Collected data
──────

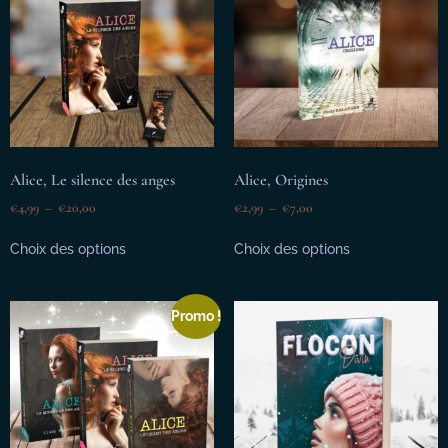
Alice, Le silence des anges
Alice, Origines
€
4,99
–
€
20,00
€
2,99
–
€
7,00
Choix des options
Choix des options
Promo !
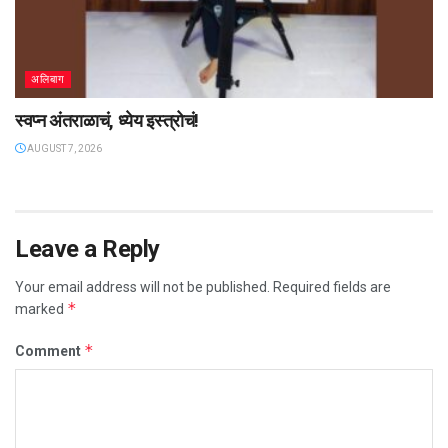
अलिबाग
स्वप्न अंतराळाचं, ध्येय इस्त्रोचं!
AUGUST 7, 2026
Leave a Reply
Your email address will not be published.
Required fields are
*
marked
*
Comment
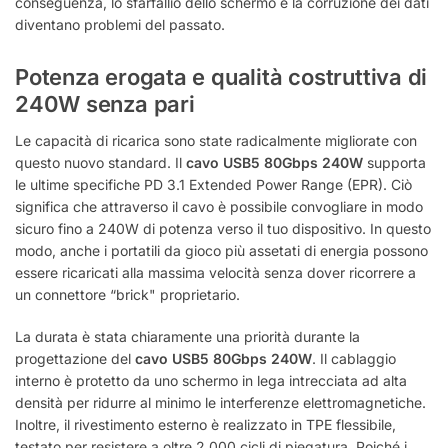
conseguenza, lo sfarfallio dello schermo e la corruzione dei dati
diventano problemi del passato.
Potenza erogata e qualità costruttiva di
240W senza pari
Le capacità di ricarica sono state radicalmente migliorate con
questo nuovo standard. Il
cavo USB5 80Gbps 240W
supporta
le ultime specifiche PD 3.1 Extended Power Range (EPR).
Ciò
significa che attraverso il cavo è possibile convogliare in modo
sicuro fino a 240W di potenza verso il tuo dispositivo. In questo
modo, anche i portatili da gioco più assetati di energia possono
essere ricaricati alla massima velocità senza dover ricorrere a
un connettore “brick" proprietario.
La durata è stata chiaramente una priorità durante la
progettazione del
cavo USB5 80Gbps 240W
. Il cablaggio
interno è protetto da uno schermo in lega intrecciata ad alta
densità per ridurre al minimo le interferenze elettromagnetiche.
Inoltre, il rivestimento esterno è realizzato in TPE flessibile,
testato per resistere a oltre 2.000 cicli di piegatura.
Poiché i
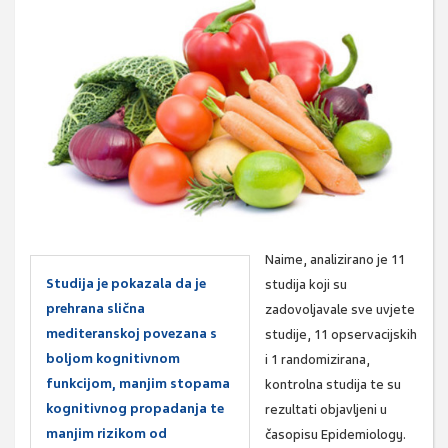
Naime, analizirano je 11
Studija je pokazala da je
studija koji su
prehrana slična
zadovoljavale sve uvjete
mediteranskoj povezana s
studije, 11 opservacijskih
boljom kognitivnom
i 1 randomizirana,
funkcijom, manjim stopama
kontrolna studija te su
kognitivnog propadanja te
rezultati objavljeni u
manjim rizikom od
časopisu Epidemiology.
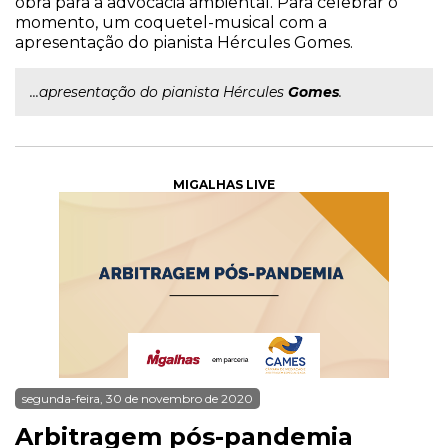
obra para a advocacia ambiental. Para celebrar o
momento, um coquetel-musical com a
apresentação do pianista Hércules Gomes.
...apresentação do pianista Hércules
Gomes
.
MIGALHAS LIVE
segunda-feira, 30 de novembro de 2020
Arbitragem pós-pandemia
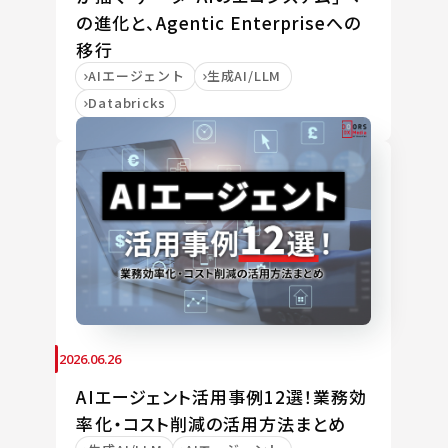
の進化と、Agentic Enterpriseへの
移行
AIエージェント
生成AI/LLM
Databricks
2026.06.26
AIエージェント活用事例12選！業務効
率化・コスト削減の活用方法まとめ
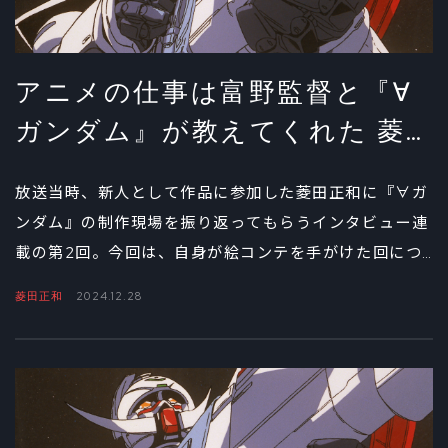
アニメの仕事は富野監督と『∀
ガンダム』が教えてくれた 菱
田正和インタビュー②
放送当時、新人として作品に参加した菱田正和に『∀ガ
ンダム』の制作現場を振り返ってもらうインタビュー連
載の第2回。今回は、自身が絵コンテを手がけた回につ
いて具体的に話を聞いた。富野監督のコンテチェックと
菱田正和
2024.12.28
その極意とは？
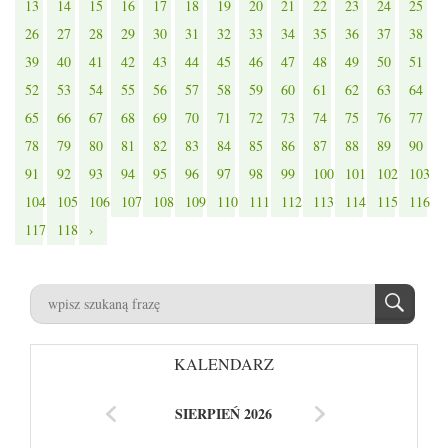
13
14
15
16
17
18
19
20
21
22
23
24
25
26
27
28
29
30
31
32
33
34
35
36
37
38
39
40
41
42
43
44
45
46
47
48
49
50
51
52
53
54
55
56
57
58
59
60
61
62
63
64
65
66
67
68
69
70
71
72
73
74
75
76
77
78
79
80
81
82
83
84
85
86
87
88
89
90
91
92
93
94
95
96
97
98
99
100
101
102
103
104
105
106
107
108
109
110
111
112
113
114
115
116
117
118
›
KALENDARZ
SIERPIEŃ 2026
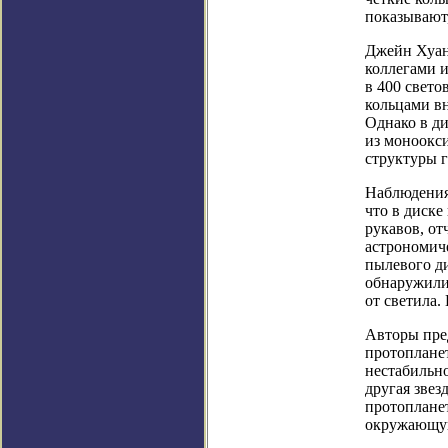
показывают,
Джейн Хуан 
коллегами 
в 400 свет
кольцами вн
Однако в ди
из моноокси
структуры 
Наблюдения
что в диск
рукавов, о
астрономиче
пылевого ди
обнаружили 
от светила.
Авторы пре
протопланет
нестабильно
другая звез
протопланет
окружающу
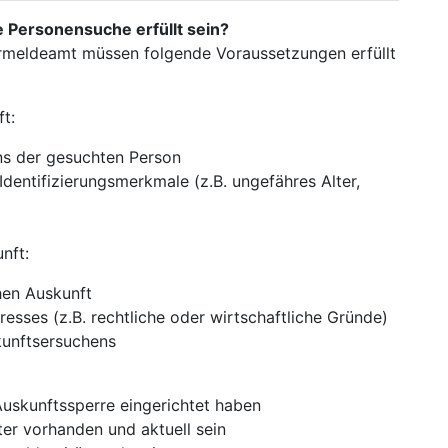
Personensuche erfüllt sein?
rmeldeamt müssen folgende Voraussetzungen erfüllt
t:
s der gesuchten Person
Identifizierungsmerkmale (z.B. ungefähres Alter,
nft:
hen Auskunft
resses (z.B. rechtliche oder wirtschaftliche Gründe)
kunftsersuchens
Auskunftssperre eingerichtet haben
er vorhanden und aktuell sein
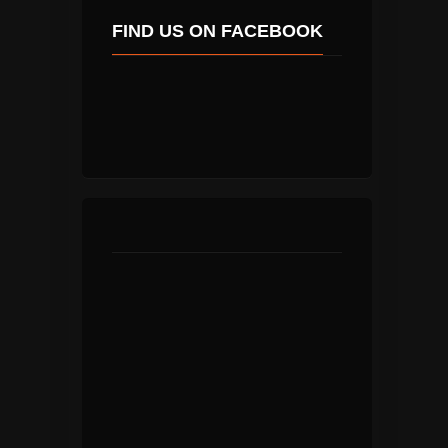
FIND US ON FACEBOOK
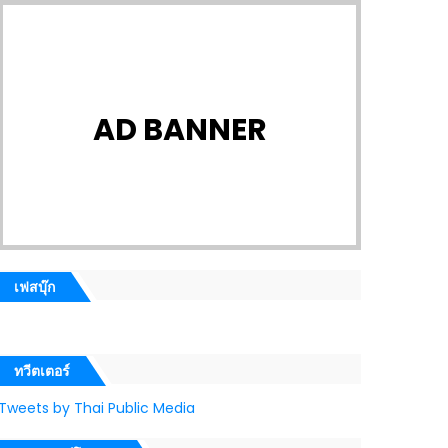
AD BANNER
เฟสบุ๊ก
ทวีตเตอร์
Tweets by Thai Public Media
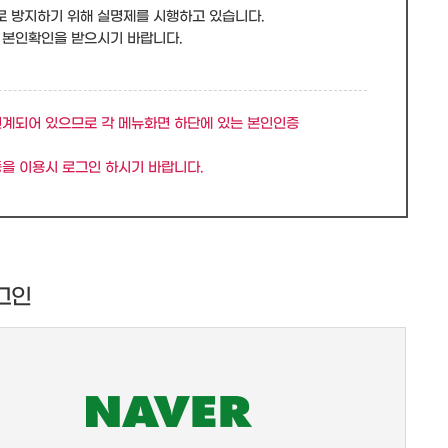
로 방지하기 위해 실명제를 시행하고 있습니다.
 본인확인을 받으시기 바랍니다.
연계되어 있으므로 각 메뉴화면 하단에 있는 본인인증
을 이용시 로그인 하시기 바랍니다.
그인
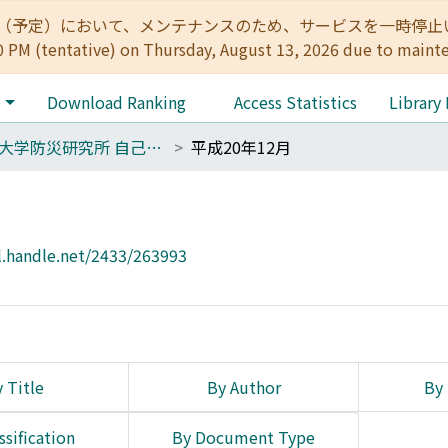
:00（予定）において、メンテナンスのため、サービスを一時停止いたします。 
0 PM (tentative) on Thursday, August 13, 2026 due to maint
e
Download Ranking
Access Statistics
Library
京都大学防災研究所 自己点検評価報告書
平成20年12月
l.handle.net/2433/263993
 Title
By Author
By 
ssification
By Document Type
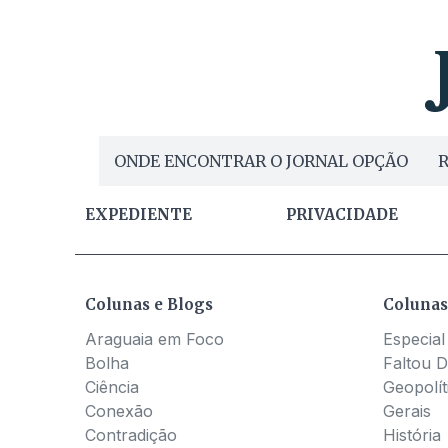
ONDE ENCONTRAR O JORNAL OPÇÃO
R
EXPEDIENTE
PRIVACIDADE
Colunas e Blogs
Colunas
Araguaia em Foco
Especial
Bolha
Faltou D
Ciência
Geopolít
Conexão
Gerais
Contradição
História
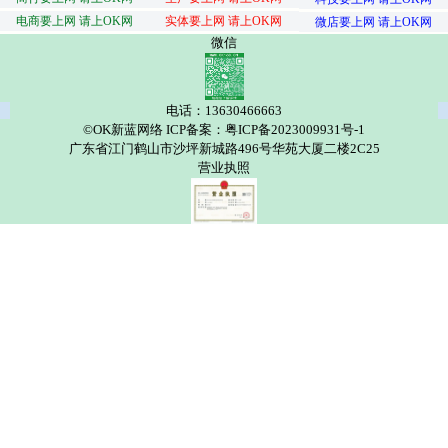
电商要上网 请上OK网
实体要上网 请上OK网
微店要上网 请上OK网
微信
电话：13630466663
©OK新蓝网络 ICP备案：粤ICP备2023009931号-1
广东省江门鹤山市沙坪新城路496号华苑大厦二楼2C25
营业执照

──────

_About this exercise_
Arrange the text lines from all the rows above as a single numbered list, leaving out blank lines and the pictures.

_Task result_
1. Alice, Le silence des anges
2. Alice, Origines
3. €
4. 4,99
5. –
6. €
7. 20,00
8. €
9. 2,99
10. –
11. €
12. 7,00
13. Choix des options
14. Choix des options
15. Promo !
16. अलिबाग
17. स्वप्न अंतराळाचं, ध्येय इस्त्रोचं!
18. AUGUST 7, 2026
19. Leave a Reply
20. Your email address will not be published.
21. Required fields are
22. *
23. marked
24. *
25. Comment
26. conseguenza, lo sfarfallio dello schermo e la corruzione dei dati
27. diventano problemi del passato.
28. Potenza erogata e qualità costruttiva di
29. 240W senza pari
30. Le capacità di ricarica sono state radicalmente migliorate con
31. questo nuovo standard. Il
32. cavo USB5 80Gbps 240W
33. supporta
34. le ultime specifiche PD 3.1 Extended Power Range (EPR).
35. Ciò
36. significa che attraverso il cavo è possibile convogliare in modo
37. sicuro fino a 240W di potenza verso il tuo dispositivo. In questo
38. modo, anche i portatili da gioco più assetati di energia possono
39. essere ricaricati alla massima velocità senza dover ricorrere a
40. un connettore “brick" proprietario.
41. La durata è stata chiaramente una priorità durante la
42. progettazione del
43. cavo USB5 80Gbps 240W
44. . Il cablaggio
45. interno è protetto da uno schermo in lega intrecciata ad alta
46. densità per ridurre al minimo le interferenze elettromagnetiche.
47. Inoltre, il rivestimento esterno è realizzato in TPE flessibile,
48. testato per resistere a oltre 2.000 cicli di piegatura.
49. Poiché i
50. Naime, analizirano je 11
51. Studija je pokazala da je
52. studija koji su
53. prehrana slična
54. zadovoljavale sve uvjete
55. mediteranskoj povezana s
56. studije, 11 opservacijskih
57. boljom kognitivnom
58. i 1 randomizirana,
59. funkcijom, manjim stopama
60. kontrolna studija te su
61. kognitivnog propadanja te
62. rezultati objavljeni u
63. manjim rizikom od
64. časopisu Epidemiology.
65. obra para a advocacia ambiental. Para celebrar o
66. momento, um coquetel-musical com a
67. apresentação do pianista Hércules Gomes.
68. ...apresentação do pianista Hércules
69. Gomes
70. .
71. MIGALHAS LIVE
72. segunda-feira, 30 de novembro de 2020
73. Arbitragem pós-pandemia
74. の進化と、Agentic Enterpriseへの
75. 移行
76. AIエージェント
77. 生成AI/LLM
78. Databricks
79. 2026.06.26
80. AIエージェント活用事例12選！業務効
81. 率化・コスト削減の活用方法まとめ
82. アニメの仕事は富野監督と『∀
83. ガンダム』が教えてくれた 菱
84. 田正和インタビュー②
85. 放送当時、新人として作品に参加した菱田正和に『∀ガ
86. ンダム』の制作現場を振り返ってもらうインタビュー連
87. 載の第2回。今回は、自身が絵コンテを手がけた回につ
88. いて具体的に話を聞いた。富野監督のコンテチェックと
89. 菱田正和
90. 2024.12.28
91. その極意とは？
92. 13
93. 14
94. 15
95. 16
96. 17
97. 18
98. 19
99. 20
100. 21
101. 22
102. 23
103. 24
104. 25
105. 26
106. 27
107. 28
108. 29
109. 30
110. 31
111. 32
112. 33
113. 34
114. 35
115. 36
116. 37
117. 38
118. 39
119. 40
120. 41
121. 42
122. 43
123. 44
124. 45
125. 46
126. 47
127. 48
128. 49
129. 50
130. 51
131. 52
132. 53
133. 54
134. 55
135. 56
136. 57
137. 58
138. 59
139. 60
140. 61
141. 62
142. 63
143. 64
144. 65
145. 66
146. 67
147. 68
148. 69
149. 70
150. 71
151. 72
152. 73
153. 74
154. 75
155. 76
156. 77
157. 78
158. 79
159. 80
160. 81
161. 82
162. 83
163. 84
164. 85
165. 86
166. 87
167. 88
168. 89
169. 90
170. 91
171. 92
172. 93
173. 94
174. 95
175. 96
176. 97
177. 98
178. 99
179. 100
180. 101
181. 102
182. 103
183. 104
184. 105
185. 106
186. 107
187. 108
188. 109
189. 110
190. 111
191. 112
192. 113
193. 114
194. 115
195. 116
196. 117
197. 118
198. ›
199. KALENDARZ
200. SIERPIEŃ 2026
201. показывают,
202. Джейн Хуан 
203. коллегами 
204. в 400 свет
205. кольцами вн
206. Однако в ди
207. из моноокси
208. структуры 
209. Наблюдения
210. что в диск
211. рукавов, о
212. астрономиче
213. пылевого ди
214. обнаружили 
215. от светила.
216. Авторы пре
217. протопланет
218. нестабильно
219. другая звез
220. протопланет
221. окружающу
222. Personensuche erfüllt sein?
223. rmeldeamt müssen folgende Voraussetzungen erfüllt
224. t:
225. s der gesuchten Person
226. Identifizierungsmerkmale (z.B. ungefähres Alter,
227. nft:
228. hen Auskunft
229. resses (z.B. rechtliche oder wirtschaftliche Gründe)
230. kunftsersuchens
231. Auskunftssperre eingerichtet haben
232. er vorhanden und aktuell sein
233. FIND US ON FACEBOOK
234. AD BANNER
235. เฟสบุ๊ก
236. ทวีตเตอร์
237. Tweets by Thai Public Media
238. 로 방지하기 위해 실명제를 시행하고 있습니다.
239.  본인확인을 받으시기 바랍니다.
240. 연계되어 있으므로 각 메뉴화면 하단에 있는 본인인증
241. 을 이용시 로그인 하시기 바랍니다.
242. 그인
243. :00（予定）において、メンテナンスのため、サービスを一時停止いたします。 
244. 0 PM (tentative) on Thursday, August 13, 2026 due to maint
245. e
246. Download Ranking
247. Access Statistics
248. Library
249. 京都大学防災研究所 自己点検評価報告書
250. 平成20年12月
251. l.handle.net/2433/263993
252.  Title
253. By Author
254. By 
255. ssification
256. By Document Type
257. ONDE ENCONTRAR O JORNAL OPÇÃO
258. R
259. EXPEDIENTE
260. PRIVACIDADE
261. Colunas e Blogs
262. Colunas
263. Araguaia em Foco
264. Especial
265. Bolha
266. Faltou D
267. Ciência
268. Geopolít
269. Conexão
270. Gerais
271. Contradição
272. História
273. 电商要上网 请上OK网
274. 实体要上网 请上OK网
275. 微店要上网 请上OK网
276. 微信
277. 电话：13630466663
278. ©OK新蓝网络 ICP备案：粤ICP备2023009931号-1
279. 广东省江门鹤山市沙坪新城路496号华苑大厦二楼2C25
280. 营业执照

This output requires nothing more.